The subprocess module allows you to spawn new processes, connect to their input/output/error pipes, and obtain their return codes. Using subprocess to start a FastAPI server typically involves launching the server in a separate process, and you can control it (e.g., stop it) by managing the process.

Example of starting a FastAPI server with subprocess:

import subprocess

# Start the FastAPI server
process = subprocess.Popen(["uvicorn", "app:app", "--host", "127.0.0.1", "--port", "8000"])

# Stop the FastAPI server
process.terminate()  # Graceful termination
process.kill()       # Force kill if necessary

Considerations:

  1. Process Management: When using subprocess, you're working with a separate process. Managing the lifecycle of this process requires careful handling, especially around shutdown, cleanup, and ensuring that the process is terminated properly.

  2. Error Handling: You need to capture and handle any potential errors that arise from starting the subprocess. For example, the FastAPI server might fail to start due to port conflicts, missing dependencies, or invalid configurations.

  3. Blocking Behavior: The subprocess call may block your main thread depending on how you handle the process. If your main program needs to continue running, you’ll need to manage the subprocess asynchronously or in a separate thread.

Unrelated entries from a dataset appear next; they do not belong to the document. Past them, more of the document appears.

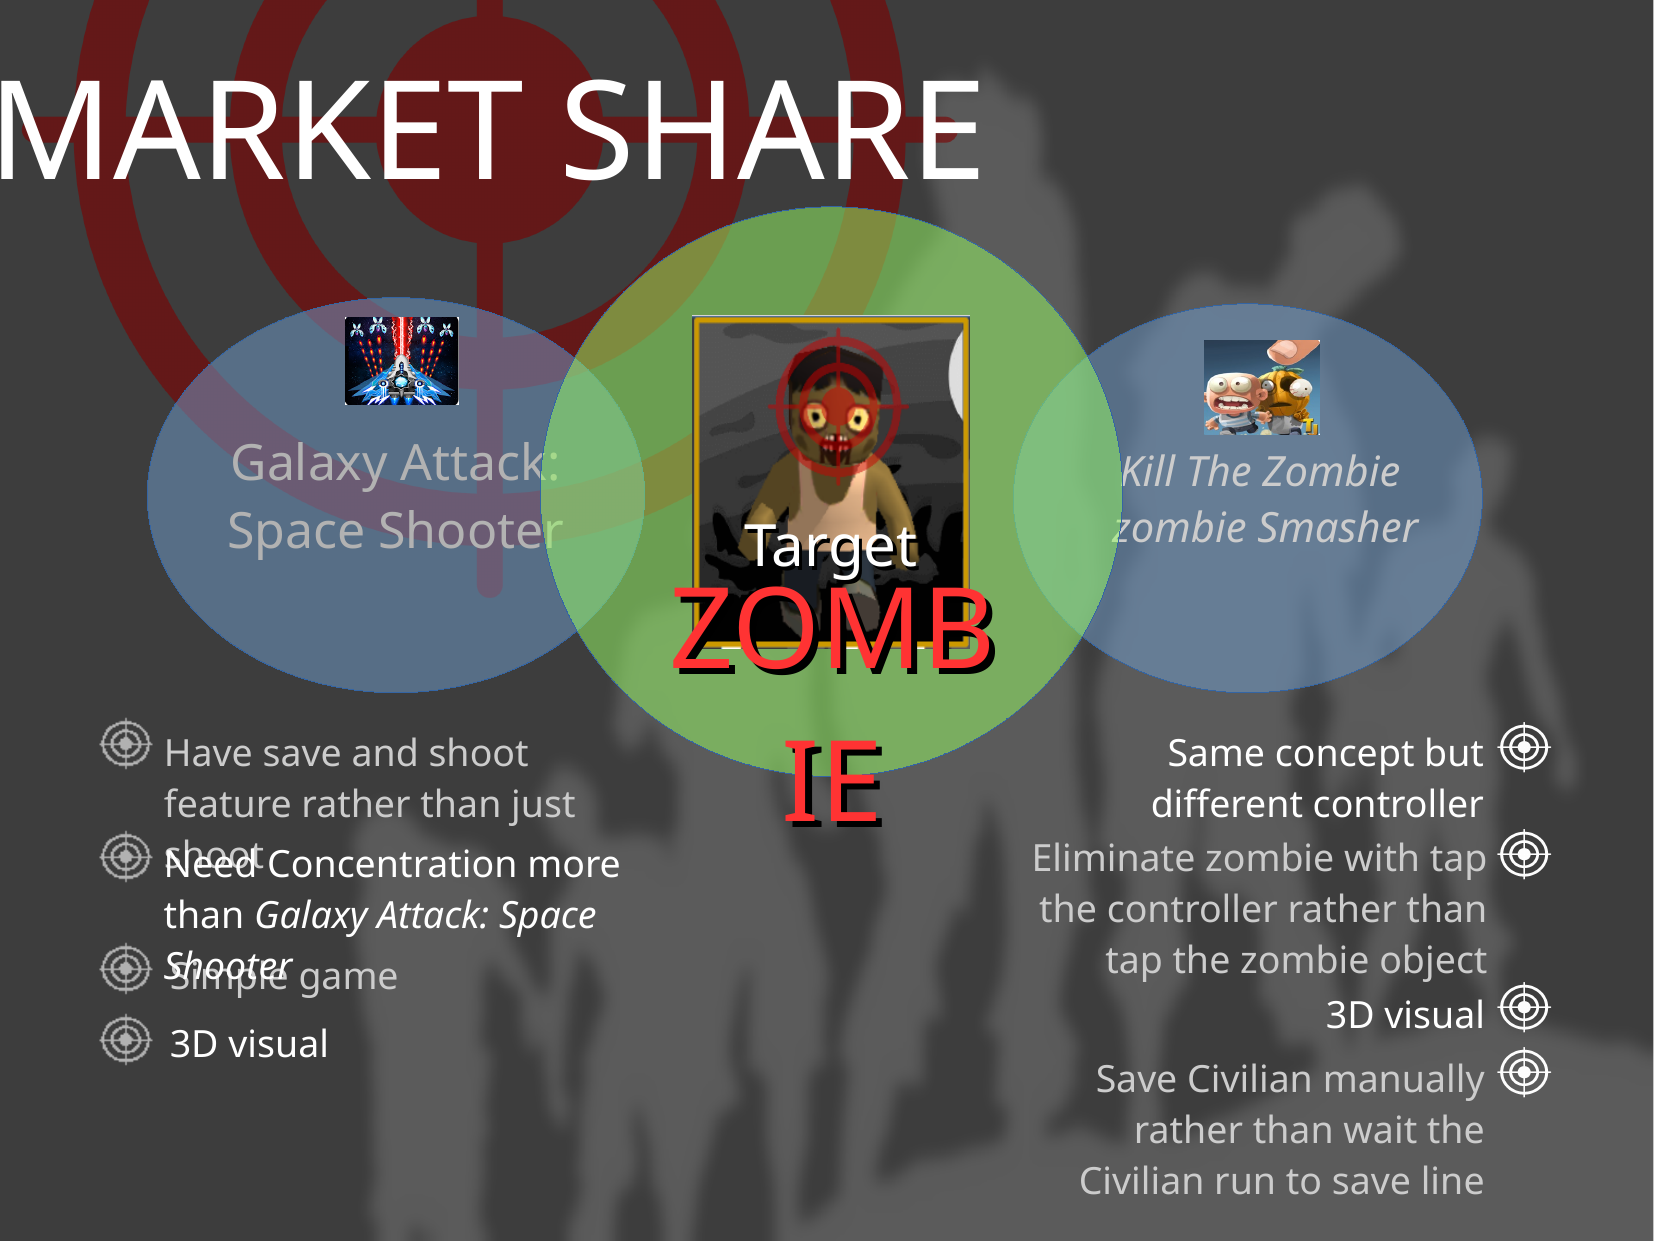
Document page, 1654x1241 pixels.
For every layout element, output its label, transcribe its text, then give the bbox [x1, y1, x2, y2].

text_box ZOMBIE [650, 540, 1014, 693]
text_box 3D visual [1100, 981, 1501, 1042]
text_box MARKET SHARE [0, 24, 1153, 208]
text_box Have save and shoot feature rather than just shoot [149, 719, 615, 826]
text_box 3D visual [155, 1010, 633, 1086]
picture [1204, 340, 1320, 435]
text_box Simple game [155, 948, 561, 1003]
text_box [540, 206, 1123, 777]
text_box Target [721, 497, 941, 654]
picture [345, 317, 459, 406]
picture [692, 315, 970, 540]
text_box Kill The Zombie zombie Smasher [1083, 303, 1483, 693]
text_box Eliminate zombie with tap the controller rather than tap the zombie object [962, 824, 1503, 981]
text_box Need Concentration more than Galaxy Attack: Space Shooter [148, 830, 689, 948]
text_box Same concept but different controller [1033, 719, 1499, 824]
picture [0, 0, 1654, 1241]
text_box Save Civilian manually rather than wait the Civilian run to save line [1024, 1045, 1501, 1241]
text_box Galaxy Attack: Space Shooter [147, 297, 577, 693]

  4. Cross-Platform Compatibility: If you plan to run your FastAPI server on different platforms (e.g., Windows, Linux), ensure that your subprocess code accounts for platform-specific behavior, such as differences in process termination or command-line syntax.

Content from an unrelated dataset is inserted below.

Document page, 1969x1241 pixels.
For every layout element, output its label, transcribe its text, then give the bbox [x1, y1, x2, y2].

  5. Graceful Shutdown: Simply terminating the process with .terminate() or .kill() may not allow FastAPI to shut down gracefully, which can lead to problems like unsaved data, incomplete responses, or locked resources.

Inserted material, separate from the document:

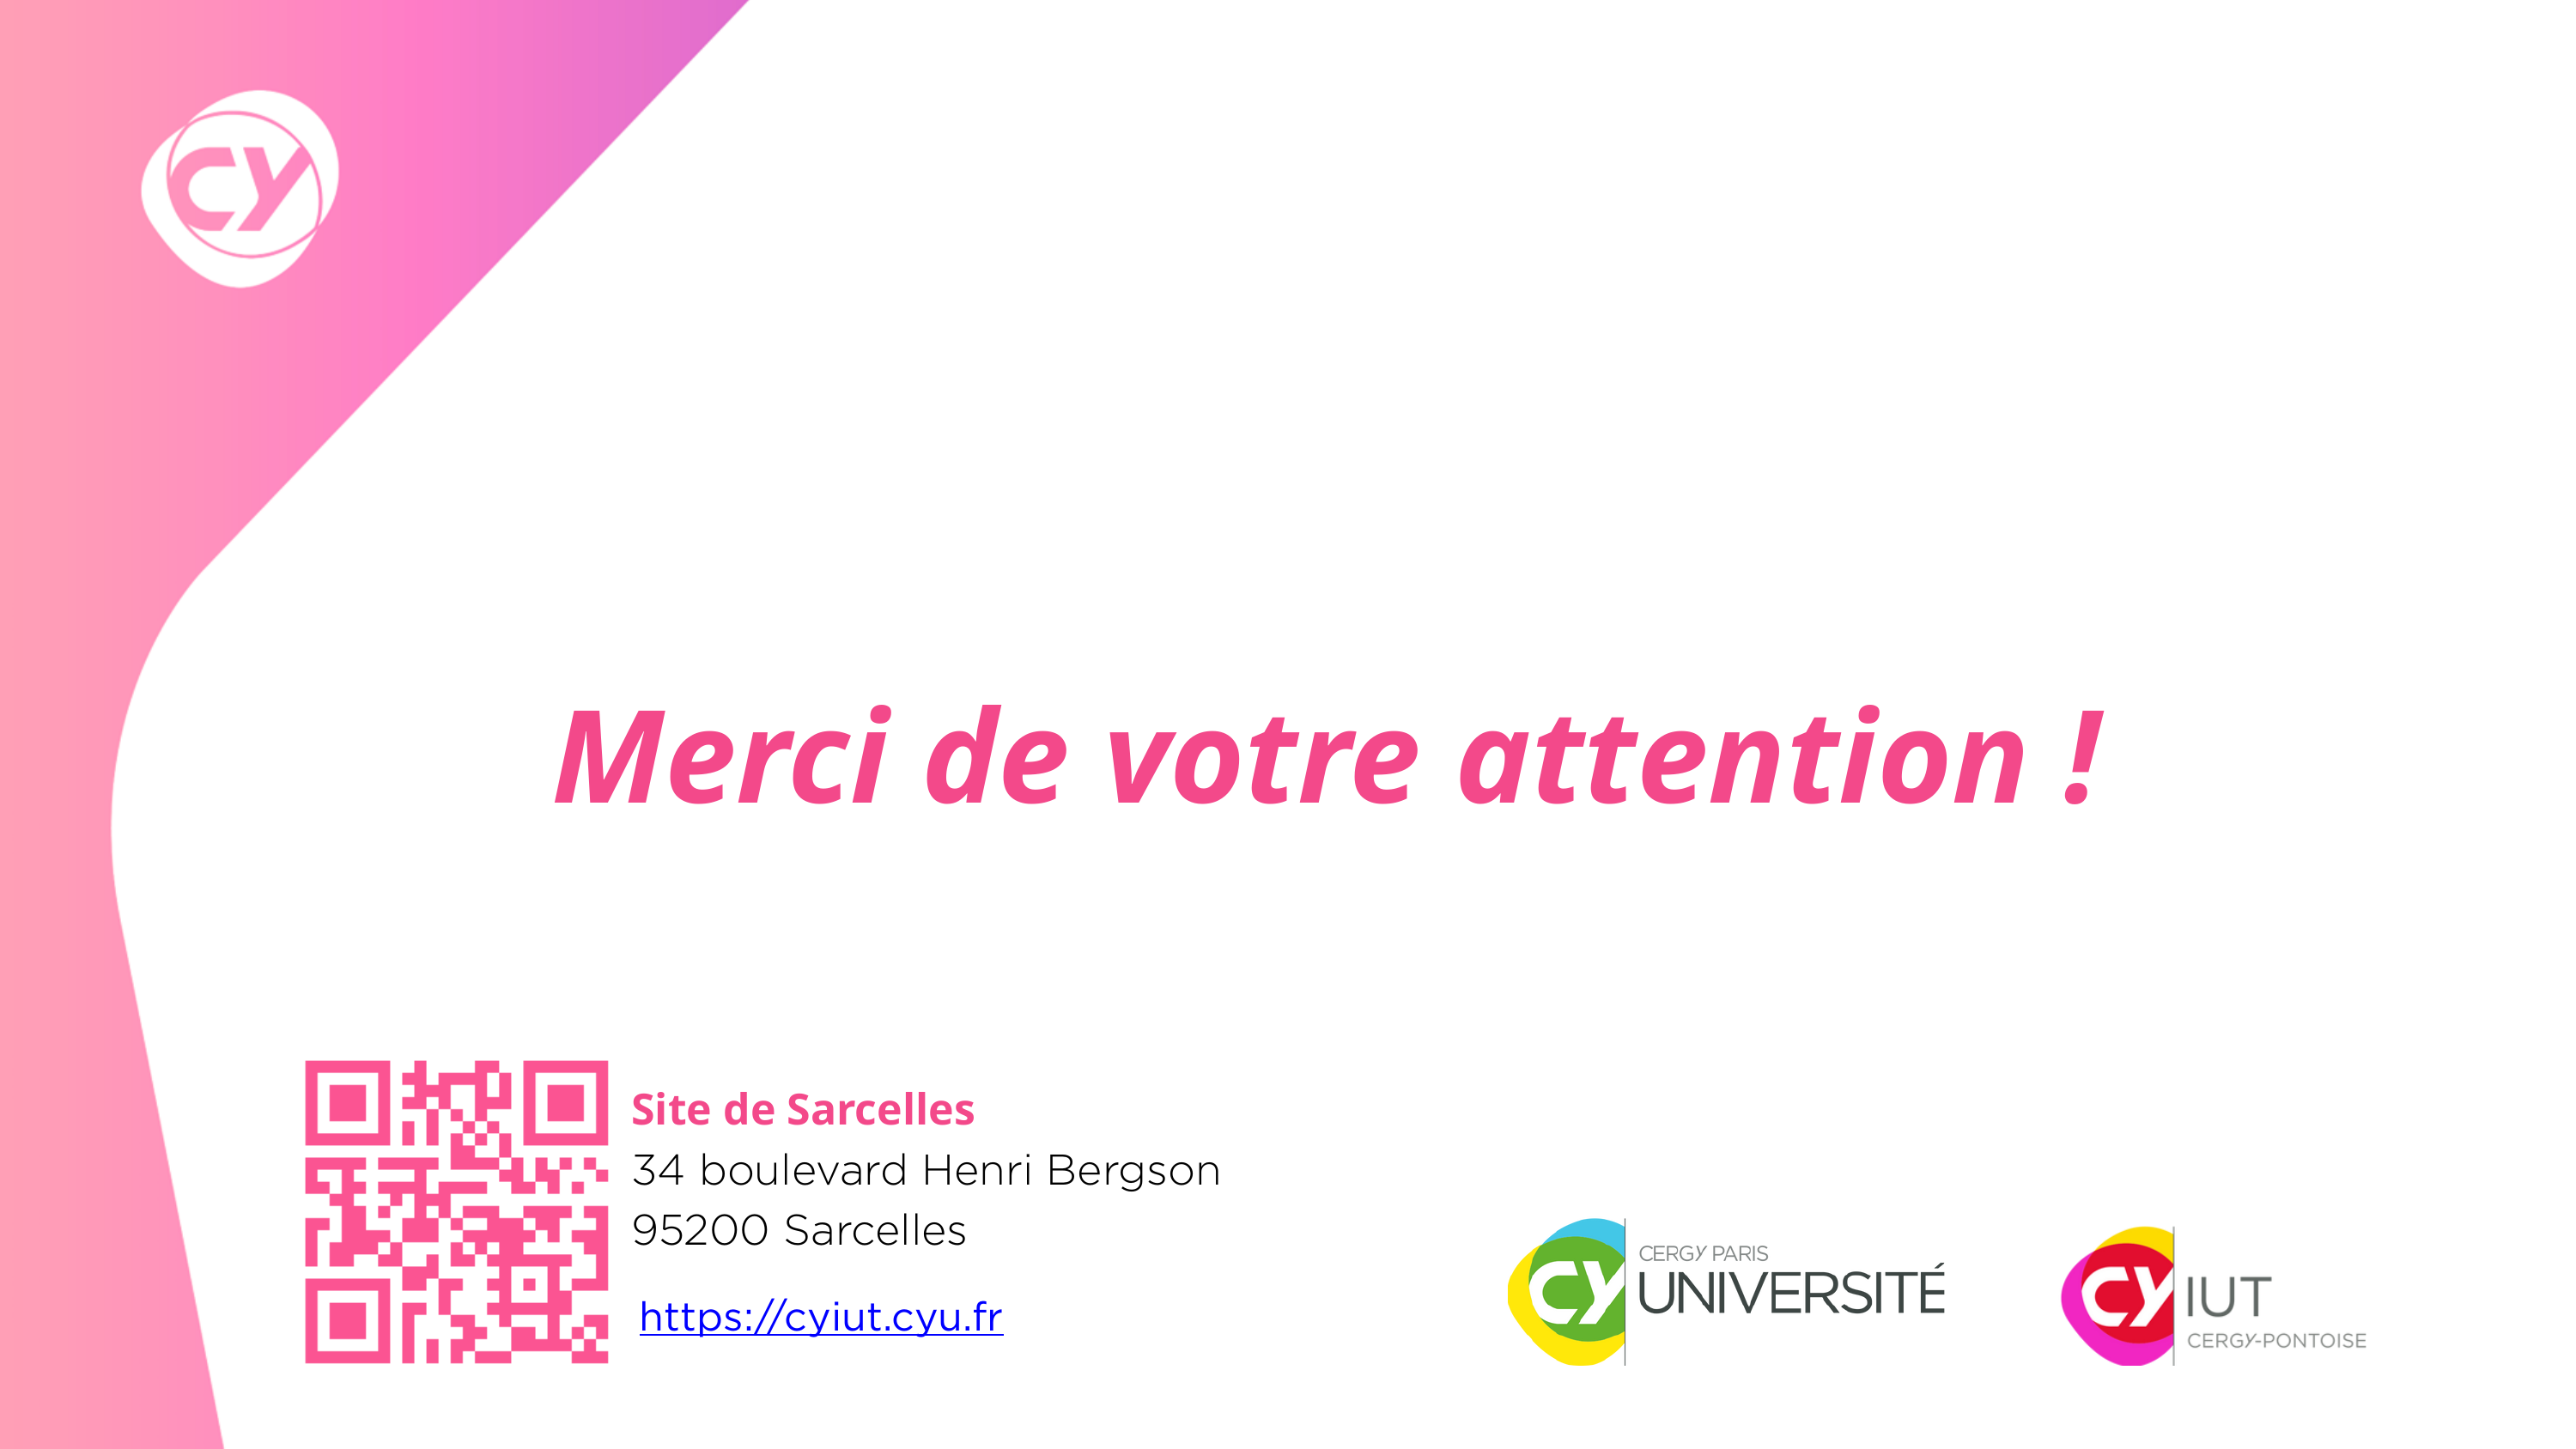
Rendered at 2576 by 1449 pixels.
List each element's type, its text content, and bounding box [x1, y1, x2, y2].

Alternatives to subprocess

There are other methods to start and stop a FastAPI server programmatically that may offer better control or integration with your Python application:

1. Direct Integration via uvicorn.run()

Instead of starting a new process, you can run the FastAPI app directly in your Python code using uvicorn.run(). This keeps everything in the same process and allows for tighter control and better integration with your existing application logic.

Example:

import uvicorn
from threading import Thread

def start_fastapi():
    uvicorn.run("app:app", host="127.0.0.1", port=8000)

# Start FastAPI server in a separate thread
thread = Thread(target=start_fastapi)
thread.start()

# Stop the server by exiting the program or controlling the thread

Advantages:

Disadvantages:

2. Using an Asyncio Event Loop

If your application uses asyncio, you can start and stop the FastAPI server within an asyncio event loop. This allows for non-blocking execution and more flexible server management.

Example:

import asyncio
import uvicorn

async def start_fastapi():
    config = uvicorn.Config("app:app", host="127.0.0.1", port=8000)
    server = uvicorn.Server(config)
    await server.serve()

async def stop_fastapi(server):
    await server.shutdown()

loop = asyncio.get_event_loop()
loop.create_task(start_fastapi())

Advantages:

3. Using Gunicorn with asyncio Workers

If you need to run the FastAPI app in production, you might consider using gunicorn with Uvicorn workers. You can control Gunicorn programmatically as well, although it adds complexity to manage the Gunicorn process.

Example:

gunicorn -w 4 -k uvicorn.workers.UvicornWorker app:app

Gunicorn handles process management, and you can programmatically start and stop it by managing the Gunicorn process.

Advantages:

Disadvantages:

Conclusion

Using subprocess to start and stop a FastAPI server is a valid option, but it requires careful process management and error handling. Depending on your use case, integrating FastAPI directly using uvicorn.run() or within an asyncio event loop might be more efficient and offer tighter control.

Each method has its trade-offs, so choose the one that best fits your application's architecture and requirements.